— Extract to read —

More evidence confirmed that the systemic inflammatory response can increase the risk of cancer [13,29,, 2830]. Inflammatory responses participate in different stages of tumor development, including initiation, promotion, malignant conversion, invasion, and metastasis [13]. Neutrophil is one of the dominant leukocyte subsets in peripheral blood and participates actively in promoting tumor genesis, progression, and metastasis. It can secrete various types of cytokines, including GM-CSF, TNF-α, IL-1, and IL-8 to boost tumor genesis and progression [31]. Circulating tumor-associated neutrophils can prolong tumor cell survival by suppressing the peripheral leukocyte activation [32]. Furthermore, neutrophil may facilitate tumor angiogenesis and metastasis by enhancing tumor cell adhesion to the endothelium [6, 33]. Tumor cells can be brought to the endothelium and adhere to lymphatic endothelium through interaction with neutrophils [17], and studies have noted that neutrophils can promote tumor cell adhesion to the microvascular wall by production of ROS [34]. In summary, neutrophils might serve as mediators of the LN metastasis.

Contrary to neutrophils, lymphocytes play an important role in cell-mediated immune response activation. Lymphocyte infiltration is common in NETs, as assessed by immunohistochemistry for CD3, CD4, CD8, and CD56 [35,36,37]. Tumor-infiltrating lymphocytes (TILs) have been shown to predict outcome in ovarian cancer, colorectal cancer, and hepatocellular carcinoma [38,39,40]. On the other hand, previous studies also indicated lymphopenia is associated with decreased survival [41, 42].

— Data shown —
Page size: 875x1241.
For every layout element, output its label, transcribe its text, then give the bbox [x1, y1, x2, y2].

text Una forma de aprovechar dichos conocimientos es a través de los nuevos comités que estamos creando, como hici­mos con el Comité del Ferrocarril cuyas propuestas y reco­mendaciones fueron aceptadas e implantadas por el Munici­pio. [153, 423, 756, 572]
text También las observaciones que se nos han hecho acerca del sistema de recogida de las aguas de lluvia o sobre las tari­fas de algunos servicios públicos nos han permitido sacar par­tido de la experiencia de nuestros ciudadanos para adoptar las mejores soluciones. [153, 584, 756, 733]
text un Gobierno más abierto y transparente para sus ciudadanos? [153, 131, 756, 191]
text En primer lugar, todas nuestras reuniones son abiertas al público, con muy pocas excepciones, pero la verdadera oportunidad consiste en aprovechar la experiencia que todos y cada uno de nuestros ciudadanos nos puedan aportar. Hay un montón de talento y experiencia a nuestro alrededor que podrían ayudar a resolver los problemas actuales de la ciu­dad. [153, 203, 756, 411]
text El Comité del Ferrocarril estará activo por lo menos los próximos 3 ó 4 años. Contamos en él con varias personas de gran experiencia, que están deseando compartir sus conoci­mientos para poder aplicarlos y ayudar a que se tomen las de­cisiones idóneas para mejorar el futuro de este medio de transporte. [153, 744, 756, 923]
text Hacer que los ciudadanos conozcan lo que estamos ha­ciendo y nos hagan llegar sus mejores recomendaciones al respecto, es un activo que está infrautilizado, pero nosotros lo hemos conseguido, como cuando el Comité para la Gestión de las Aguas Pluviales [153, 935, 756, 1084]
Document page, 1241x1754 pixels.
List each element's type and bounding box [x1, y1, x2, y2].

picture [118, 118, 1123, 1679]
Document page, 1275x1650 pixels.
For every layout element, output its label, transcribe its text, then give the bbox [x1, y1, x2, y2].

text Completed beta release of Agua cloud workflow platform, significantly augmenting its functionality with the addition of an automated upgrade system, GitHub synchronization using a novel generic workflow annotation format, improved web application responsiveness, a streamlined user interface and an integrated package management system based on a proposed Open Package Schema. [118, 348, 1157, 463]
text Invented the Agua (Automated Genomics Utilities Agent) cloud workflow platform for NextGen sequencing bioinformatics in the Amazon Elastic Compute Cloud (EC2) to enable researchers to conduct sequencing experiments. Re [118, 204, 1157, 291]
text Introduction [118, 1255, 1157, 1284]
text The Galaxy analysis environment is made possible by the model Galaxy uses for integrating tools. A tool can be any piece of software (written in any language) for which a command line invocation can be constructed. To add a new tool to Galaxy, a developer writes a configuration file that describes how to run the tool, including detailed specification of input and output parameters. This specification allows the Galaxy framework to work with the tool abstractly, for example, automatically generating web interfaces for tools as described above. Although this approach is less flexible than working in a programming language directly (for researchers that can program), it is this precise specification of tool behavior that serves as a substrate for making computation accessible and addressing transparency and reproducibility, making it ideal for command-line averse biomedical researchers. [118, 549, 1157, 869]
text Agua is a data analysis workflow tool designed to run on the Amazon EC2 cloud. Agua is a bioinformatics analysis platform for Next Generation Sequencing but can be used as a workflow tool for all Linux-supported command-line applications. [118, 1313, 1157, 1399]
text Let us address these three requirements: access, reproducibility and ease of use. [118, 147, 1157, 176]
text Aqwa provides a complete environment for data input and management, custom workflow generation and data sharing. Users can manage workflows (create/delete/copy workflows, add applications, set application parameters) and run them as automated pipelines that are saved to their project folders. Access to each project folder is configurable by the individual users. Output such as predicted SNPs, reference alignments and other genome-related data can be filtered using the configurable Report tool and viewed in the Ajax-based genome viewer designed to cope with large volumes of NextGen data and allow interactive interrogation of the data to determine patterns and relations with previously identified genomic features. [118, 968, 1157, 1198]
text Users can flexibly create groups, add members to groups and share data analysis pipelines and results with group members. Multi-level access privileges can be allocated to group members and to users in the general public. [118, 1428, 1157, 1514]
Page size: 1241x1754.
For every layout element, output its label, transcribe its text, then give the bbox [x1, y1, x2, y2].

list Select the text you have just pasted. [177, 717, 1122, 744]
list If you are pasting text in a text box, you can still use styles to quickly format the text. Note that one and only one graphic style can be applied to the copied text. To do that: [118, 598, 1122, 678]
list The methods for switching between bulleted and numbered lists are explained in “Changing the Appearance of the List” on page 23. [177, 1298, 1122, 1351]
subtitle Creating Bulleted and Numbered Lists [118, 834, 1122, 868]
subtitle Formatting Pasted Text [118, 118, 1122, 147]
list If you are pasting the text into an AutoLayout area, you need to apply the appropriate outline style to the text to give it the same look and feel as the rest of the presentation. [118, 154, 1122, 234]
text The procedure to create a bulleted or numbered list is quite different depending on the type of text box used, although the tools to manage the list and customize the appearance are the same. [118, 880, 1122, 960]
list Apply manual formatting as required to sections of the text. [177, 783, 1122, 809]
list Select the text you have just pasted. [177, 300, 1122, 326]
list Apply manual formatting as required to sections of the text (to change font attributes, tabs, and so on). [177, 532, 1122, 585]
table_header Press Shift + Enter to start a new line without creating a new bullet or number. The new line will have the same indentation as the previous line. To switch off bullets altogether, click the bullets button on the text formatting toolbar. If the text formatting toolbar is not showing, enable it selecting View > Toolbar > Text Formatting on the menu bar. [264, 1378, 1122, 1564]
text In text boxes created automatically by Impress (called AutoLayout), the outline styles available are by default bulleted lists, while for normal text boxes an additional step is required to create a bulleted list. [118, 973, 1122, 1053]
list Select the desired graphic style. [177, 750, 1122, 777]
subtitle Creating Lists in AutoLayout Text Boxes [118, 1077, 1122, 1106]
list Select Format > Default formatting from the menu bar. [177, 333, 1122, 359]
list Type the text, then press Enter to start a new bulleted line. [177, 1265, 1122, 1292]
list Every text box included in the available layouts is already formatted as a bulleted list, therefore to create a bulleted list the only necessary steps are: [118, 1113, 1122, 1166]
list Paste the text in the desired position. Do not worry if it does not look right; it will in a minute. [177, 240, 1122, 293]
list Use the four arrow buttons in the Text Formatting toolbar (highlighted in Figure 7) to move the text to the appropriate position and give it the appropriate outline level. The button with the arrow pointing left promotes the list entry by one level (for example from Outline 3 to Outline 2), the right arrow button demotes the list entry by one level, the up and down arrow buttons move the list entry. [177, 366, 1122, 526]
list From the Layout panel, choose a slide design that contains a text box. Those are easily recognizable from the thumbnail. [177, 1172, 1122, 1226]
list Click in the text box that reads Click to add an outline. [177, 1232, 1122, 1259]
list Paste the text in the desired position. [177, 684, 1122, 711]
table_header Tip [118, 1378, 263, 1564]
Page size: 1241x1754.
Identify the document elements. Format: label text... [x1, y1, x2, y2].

— Work request —
Write the next part of the passage on neutrophils and lymphocytes in cancer, picking up after its final sentence.

— Task result —
In combination with the effects of neutrophils and lymphocytes mentioned above, the NLR may be a potentially effective biomarker for tumor prognosis. Our data shows that NLR was an independent prognostic factor for LN metastasis and the RFS of patients with high NLR decreased significantly as compared with those of low NLR. Our conclusion concurs with other studies [17, 43]. In the meantime, our research also demonstrated that advanced T stage and grade were independent prognostic factors for LN metastasis, which is in accordance with previous studies, as well [9].

Nomogram, a new type of statistical prediction model, has been widely applied for cancer prognosis [44]. This model combines multiple relevant clinical predictors for readable and recognizable demonstrations. Because of these advantages, we established a nomogram model to evaluate the risk of LN metastasis of PanNETs by combining multiple factors of grade, T stage, and NLR. The new combined system demonstrated a good discrimination ability with an AUC of 0.885, higher than individual parameters. Moreover, the calibration plot illustrated a good predictive accuracy, which may predict a good concordance and a reliable ability to estimate the risk of LN metastasis. Our nomogram model is a simple graphical prediction tool that can be used for predicting the risk of LN metastasis of PanNETs. In this model, patients with high points are more likely to obtain LN metastasis. Therefore, this prediction system will provide more informational assistance for the surgeon to choose a more accurate and optimized surgical approach ahead. Also, patients with high NLR are more likely to be recurrent after operation, and as there is no standard adjuvant therapeutic protocol for pancreatic neuroendocrine neoplasms, NLR can be used as an assessment tool for doctors to apply adjuvant therapy.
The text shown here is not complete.